The crux here is the following quote from the SciML documentation:
What class of behavior is this referring to, and what approaches/workarounds might such models demand? I think that’s what @homegnome0 is trying to get to the bottom of since their system includes Hill functions.
I think the friction model can be solved with the standard SciML solvers using the event-handling functionality. Add a continuous callback that a) forces the integrator to hit x = 0 exactly rather than step across it, and b) terminates integration (or if there are other forces involved, flips the sign of the friction force and only terminates if the resulting net force has the same sign as the friction). That is to say, you need to inject some extra knowledge through event handling (similar to, e.g., bouncing ball models), but between each event you can keep using the solvers you’re used to.
What are the parameter values? Are they fixed or e.g. optimized over?
This is an illustration of the Hill function from Wikipedia:
By D Wells - Own work, CC BY-SA 4.0, Link
For coefficients between 0 and 1 it does have the same problematic properties as the square root examples mentioned earlier (essentially an ill-defined derivative at some point, here at 0) that creates ambiguities in the (backward-time) solution and causes more issues further down the line (like negative concentrations).
So my guess is it all comes down to the value of the Hill coefficient n in your equations.

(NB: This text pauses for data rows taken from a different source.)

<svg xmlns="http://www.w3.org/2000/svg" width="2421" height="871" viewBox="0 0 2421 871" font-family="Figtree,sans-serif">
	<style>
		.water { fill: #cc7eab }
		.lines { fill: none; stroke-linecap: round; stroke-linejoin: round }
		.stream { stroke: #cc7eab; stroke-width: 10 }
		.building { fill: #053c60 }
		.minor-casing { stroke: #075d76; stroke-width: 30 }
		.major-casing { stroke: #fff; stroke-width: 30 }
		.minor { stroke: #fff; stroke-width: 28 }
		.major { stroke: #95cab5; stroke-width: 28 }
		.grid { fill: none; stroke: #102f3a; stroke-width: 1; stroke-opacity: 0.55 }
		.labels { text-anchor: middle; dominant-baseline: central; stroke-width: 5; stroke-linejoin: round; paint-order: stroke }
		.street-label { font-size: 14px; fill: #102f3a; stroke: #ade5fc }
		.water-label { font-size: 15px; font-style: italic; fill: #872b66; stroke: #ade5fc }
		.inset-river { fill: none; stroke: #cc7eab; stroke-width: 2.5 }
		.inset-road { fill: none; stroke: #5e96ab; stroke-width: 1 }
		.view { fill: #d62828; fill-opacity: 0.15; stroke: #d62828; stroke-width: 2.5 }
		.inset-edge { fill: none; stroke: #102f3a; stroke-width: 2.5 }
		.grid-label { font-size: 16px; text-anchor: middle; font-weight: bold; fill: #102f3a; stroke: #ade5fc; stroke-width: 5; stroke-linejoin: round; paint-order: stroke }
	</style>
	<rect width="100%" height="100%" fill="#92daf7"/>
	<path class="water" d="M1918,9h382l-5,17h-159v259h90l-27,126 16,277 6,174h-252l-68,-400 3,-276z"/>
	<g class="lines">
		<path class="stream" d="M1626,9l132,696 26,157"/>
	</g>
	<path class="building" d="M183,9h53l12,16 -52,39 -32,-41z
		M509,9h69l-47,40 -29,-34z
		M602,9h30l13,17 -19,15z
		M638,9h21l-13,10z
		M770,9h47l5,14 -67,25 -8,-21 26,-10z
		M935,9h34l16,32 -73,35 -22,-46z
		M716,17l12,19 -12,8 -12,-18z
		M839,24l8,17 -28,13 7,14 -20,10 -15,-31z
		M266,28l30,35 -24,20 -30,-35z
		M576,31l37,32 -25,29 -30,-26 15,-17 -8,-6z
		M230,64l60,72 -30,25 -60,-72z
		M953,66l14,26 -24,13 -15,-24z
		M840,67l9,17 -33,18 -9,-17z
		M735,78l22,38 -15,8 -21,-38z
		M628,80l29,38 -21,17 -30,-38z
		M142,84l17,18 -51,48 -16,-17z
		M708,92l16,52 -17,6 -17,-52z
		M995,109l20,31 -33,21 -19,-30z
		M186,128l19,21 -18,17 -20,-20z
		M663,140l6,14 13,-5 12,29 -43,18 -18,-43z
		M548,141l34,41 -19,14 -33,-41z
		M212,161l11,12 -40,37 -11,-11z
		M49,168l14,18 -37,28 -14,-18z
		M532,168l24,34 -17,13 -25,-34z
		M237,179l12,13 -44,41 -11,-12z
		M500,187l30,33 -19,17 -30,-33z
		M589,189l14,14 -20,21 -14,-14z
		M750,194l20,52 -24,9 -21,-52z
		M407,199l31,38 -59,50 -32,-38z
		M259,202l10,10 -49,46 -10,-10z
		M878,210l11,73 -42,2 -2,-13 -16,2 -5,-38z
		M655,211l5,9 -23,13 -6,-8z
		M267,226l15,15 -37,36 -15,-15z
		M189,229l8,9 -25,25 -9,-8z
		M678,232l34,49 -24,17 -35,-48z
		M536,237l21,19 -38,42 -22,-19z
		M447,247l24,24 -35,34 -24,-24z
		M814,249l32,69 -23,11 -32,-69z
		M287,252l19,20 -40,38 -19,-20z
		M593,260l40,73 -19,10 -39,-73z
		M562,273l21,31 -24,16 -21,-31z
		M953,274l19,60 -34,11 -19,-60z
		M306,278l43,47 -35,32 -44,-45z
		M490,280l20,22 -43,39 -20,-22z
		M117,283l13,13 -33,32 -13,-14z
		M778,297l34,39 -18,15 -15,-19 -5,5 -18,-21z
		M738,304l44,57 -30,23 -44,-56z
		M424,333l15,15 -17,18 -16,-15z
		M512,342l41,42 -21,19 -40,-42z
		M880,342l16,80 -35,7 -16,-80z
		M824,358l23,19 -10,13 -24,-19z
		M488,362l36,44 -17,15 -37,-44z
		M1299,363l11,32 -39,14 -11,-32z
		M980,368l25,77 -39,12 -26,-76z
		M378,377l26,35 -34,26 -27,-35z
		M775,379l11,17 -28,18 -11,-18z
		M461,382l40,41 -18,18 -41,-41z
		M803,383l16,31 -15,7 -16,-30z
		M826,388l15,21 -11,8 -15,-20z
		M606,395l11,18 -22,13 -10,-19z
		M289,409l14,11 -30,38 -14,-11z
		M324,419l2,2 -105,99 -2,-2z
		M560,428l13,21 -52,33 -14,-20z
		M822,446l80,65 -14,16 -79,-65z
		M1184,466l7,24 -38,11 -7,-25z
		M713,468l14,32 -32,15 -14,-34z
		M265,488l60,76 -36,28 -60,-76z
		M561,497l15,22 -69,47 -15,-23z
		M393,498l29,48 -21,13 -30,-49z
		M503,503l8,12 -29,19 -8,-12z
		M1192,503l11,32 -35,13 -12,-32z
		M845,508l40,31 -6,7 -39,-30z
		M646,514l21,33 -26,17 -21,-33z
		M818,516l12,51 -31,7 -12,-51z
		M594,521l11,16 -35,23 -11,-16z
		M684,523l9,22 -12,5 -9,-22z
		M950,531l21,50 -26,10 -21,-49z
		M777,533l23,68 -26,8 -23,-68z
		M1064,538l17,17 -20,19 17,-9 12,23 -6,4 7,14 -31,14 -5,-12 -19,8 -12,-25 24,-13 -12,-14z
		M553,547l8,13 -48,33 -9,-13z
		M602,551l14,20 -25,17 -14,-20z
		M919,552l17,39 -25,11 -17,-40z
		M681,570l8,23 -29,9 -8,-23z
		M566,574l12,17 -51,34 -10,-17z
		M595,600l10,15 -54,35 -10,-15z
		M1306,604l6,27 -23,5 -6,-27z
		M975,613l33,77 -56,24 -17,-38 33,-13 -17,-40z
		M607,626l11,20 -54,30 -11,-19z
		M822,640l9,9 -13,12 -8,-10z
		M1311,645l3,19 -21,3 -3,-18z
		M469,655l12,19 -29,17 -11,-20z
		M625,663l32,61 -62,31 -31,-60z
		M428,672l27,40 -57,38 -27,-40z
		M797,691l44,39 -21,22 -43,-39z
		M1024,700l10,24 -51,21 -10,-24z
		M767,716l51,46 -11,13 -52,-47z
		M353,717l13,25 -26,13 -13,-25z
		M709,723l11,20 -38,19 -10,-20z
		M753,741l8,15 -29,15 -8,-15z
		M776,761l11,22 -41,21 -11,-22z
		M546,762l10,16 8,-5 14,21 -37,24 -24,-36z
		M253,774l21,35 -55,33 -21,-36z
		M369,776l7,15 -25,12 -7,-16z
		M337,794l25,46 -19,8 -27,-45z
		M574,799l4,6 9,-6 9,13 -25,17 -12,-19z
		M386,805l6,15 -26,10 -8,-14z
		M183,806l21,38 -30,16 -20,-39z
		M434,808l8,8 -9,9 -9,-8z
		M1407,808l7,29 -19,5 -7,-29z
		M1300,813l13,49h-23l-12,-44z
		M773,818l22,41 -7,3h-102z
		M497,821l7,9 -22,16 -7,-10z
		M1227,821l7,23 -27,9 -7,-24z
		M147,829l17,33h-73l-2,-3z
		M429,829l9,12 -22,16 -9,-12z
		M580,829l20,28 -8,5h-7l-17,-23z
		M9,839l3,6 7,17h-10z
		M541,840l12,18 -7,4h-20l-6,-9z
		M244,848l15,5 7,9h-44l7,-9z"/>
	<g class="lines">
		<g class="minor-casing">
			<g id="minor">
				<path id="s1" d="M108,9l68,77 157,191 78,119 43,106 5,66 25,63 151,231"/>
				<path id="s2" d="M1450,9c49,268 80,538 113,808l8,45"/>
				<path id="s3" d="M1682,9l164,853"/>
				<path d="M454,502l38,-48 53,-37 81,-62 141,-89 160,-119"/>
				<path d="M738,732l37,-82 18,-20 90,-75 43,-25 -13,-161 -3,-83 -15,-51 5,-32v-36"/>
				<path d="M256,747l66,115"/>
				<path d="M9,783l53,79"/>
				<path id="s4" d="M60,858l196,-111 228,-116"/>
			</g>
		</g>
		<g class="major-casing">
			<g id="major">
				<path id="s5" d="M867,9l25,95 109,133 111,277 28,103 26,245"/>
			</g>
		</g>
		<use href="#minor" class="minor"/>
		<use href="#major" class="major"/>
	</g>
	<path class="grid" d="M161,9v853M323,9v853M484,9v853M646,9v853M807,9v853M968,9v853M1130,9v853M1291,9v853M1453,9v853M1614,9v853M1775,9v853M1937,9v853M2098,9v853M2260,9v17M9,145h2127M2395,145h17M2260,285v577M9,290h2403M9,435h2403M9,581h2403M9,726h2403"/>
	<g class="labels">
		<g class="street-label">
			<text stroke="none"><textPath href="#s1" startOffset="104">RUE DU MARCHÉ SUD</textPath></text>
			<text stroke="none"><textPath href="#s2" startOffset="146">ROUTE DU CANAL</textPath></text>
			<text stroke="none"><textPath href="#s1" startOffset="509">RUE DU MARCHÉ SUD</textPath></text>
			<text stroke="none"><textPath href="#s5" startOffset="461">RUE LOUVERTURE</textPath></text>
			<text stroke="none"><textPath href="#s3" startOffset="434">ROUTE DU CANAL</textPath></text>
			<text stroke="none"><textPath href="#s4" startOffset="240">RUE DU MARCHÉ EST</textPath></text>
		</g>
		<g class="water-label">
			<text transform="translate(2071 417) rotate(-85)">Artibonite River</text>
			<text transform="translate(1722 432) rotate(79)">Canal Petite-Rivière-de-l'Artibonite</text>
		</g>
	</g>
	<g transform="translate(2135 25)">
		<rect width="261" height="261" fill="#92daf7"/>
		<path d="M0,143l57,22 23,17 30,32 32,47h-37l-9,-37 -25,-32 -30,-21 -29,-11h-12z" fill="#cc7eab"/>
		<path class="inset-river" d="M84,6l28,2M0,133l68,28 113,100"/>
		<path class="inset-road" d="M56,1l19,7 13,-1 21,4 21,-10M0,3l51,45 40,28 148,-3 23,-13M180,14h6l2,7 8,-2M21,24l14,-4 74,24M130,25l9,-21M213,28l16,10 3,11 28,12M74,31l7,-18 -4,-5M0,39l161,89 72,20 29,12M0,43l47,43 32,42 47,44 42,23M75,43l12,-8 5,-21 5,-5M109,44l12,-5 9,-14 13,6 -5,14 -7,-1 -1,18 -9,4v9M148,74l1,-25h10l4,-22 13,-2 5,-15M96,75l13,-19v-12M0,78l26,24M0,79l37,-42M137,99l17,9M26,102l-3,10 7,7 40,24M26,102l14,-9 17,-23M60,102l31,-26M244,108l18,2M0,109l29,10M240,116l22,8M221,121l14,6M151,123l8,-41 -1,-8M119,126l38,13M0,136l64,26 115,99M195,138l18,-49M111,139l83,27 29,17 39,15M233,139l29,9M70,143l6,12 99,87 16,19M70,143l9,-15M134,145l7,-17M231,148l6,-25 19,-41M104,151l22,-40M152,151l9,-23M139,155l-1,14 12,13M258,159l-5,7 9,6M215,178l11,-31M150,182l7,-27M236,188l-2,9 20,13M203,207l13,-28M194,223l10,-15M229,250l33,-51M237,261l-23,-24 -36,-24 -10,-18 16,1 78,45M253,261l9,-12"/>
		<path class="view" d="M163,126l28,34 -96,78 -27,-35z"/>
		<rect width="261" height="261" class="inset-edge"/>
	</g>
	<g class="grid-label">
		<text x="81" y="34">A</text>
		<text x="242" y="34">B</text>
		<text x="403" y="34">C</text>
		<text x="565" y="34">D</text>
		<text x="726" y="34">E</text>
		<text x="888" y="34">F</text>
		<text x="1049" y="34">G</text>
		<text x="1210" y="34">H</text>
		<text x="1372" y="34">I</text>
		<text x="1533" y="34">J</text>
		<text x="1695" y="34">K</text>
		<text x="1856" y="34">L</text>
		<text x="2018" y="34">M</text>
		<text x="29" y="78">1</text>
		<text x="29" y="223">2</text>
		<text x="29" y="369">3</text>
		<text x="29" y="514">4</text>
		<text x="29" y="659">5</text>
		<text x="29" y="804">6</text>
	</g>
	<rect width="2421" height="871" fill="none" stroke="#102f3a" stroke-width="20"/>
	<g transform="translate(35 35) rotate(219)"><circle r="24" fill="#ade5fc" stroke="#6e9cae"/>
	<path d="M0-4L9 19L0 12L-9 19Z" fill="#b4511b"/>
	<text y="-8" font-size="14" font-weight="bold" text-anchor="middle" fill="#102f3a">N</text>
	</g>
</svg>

PS: I just wanted to drop this philosophical physics problem here, since I only recently learned about that. It asks what implications these mathematical properties have for Newtonian physics: Norton’s Dome
This seems like the answer to my question. My parameter values are being sampled in MCMC, so they vary, but luckily the Hill coefficient is held at n=4. So it seems that my solutions shouldn’t have any analytical ambiguities. Amusingly, I learned about Norton’s Dome quite recently and did not expect it to be relevant to my work so immediately!